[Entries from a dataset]
** begin **
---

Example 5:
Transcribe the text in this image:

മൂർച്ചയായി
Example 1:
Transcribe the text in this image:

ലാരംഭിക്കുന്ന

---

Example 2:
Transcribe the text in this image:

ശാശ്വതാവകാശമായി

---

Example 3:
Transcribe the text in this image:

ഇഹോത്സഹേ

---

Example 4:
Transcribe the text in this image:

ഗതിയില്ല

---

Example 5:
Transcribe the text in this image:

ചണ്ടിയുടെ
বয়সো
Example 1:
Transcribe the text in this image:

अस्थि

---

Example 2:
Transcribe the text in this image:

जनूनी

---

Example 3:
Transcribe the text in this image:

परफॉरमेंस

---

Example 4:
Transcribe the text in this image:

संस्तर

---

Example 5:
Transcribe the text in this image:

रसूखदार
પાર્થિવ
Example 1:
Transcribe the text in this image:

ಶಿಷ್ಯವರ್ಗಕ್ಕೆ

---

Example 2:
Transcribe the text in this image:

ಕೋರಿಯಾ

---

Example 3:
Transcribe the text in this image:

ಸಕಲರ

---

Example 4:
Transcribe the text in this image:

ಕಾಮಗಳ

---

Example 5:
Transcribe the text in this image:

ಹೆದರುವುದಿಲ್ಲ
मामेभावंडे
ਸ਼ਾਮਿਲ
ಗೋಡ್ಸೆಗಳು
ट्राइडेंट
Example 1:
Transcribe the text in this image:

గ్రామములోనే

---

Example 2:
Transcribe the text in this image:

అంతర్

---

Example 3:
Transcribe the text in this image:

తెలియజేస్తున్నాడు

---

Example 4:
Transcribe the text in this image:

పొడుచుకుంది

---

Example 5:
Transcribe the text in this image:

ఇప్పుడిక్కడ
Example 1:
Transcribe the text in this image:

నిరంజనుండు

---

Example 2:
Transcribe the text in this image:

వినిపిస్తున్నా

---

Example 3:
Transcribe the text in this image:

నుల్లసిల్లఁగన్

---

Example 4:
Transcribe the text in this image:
** end **
Lay out the material above as a two-column CSV headed input and output, with each row pairing a text under input with its answer under output. Put each field in quotes with line breaks turned into spaces, and cover everything from the start of the material down to the line containing "ശാശ്വതാവകാശമായി".

input,output
"--- Example 5: Transcribe the text in this image:","മൂർച്ചയായി"
"Example 1: Transcribe the text in this image:","ലാരംഭിക്കുന്ന"
"--- Example 2: Transcribe the text in this image:","ശാശ്വതാവകാശമായി"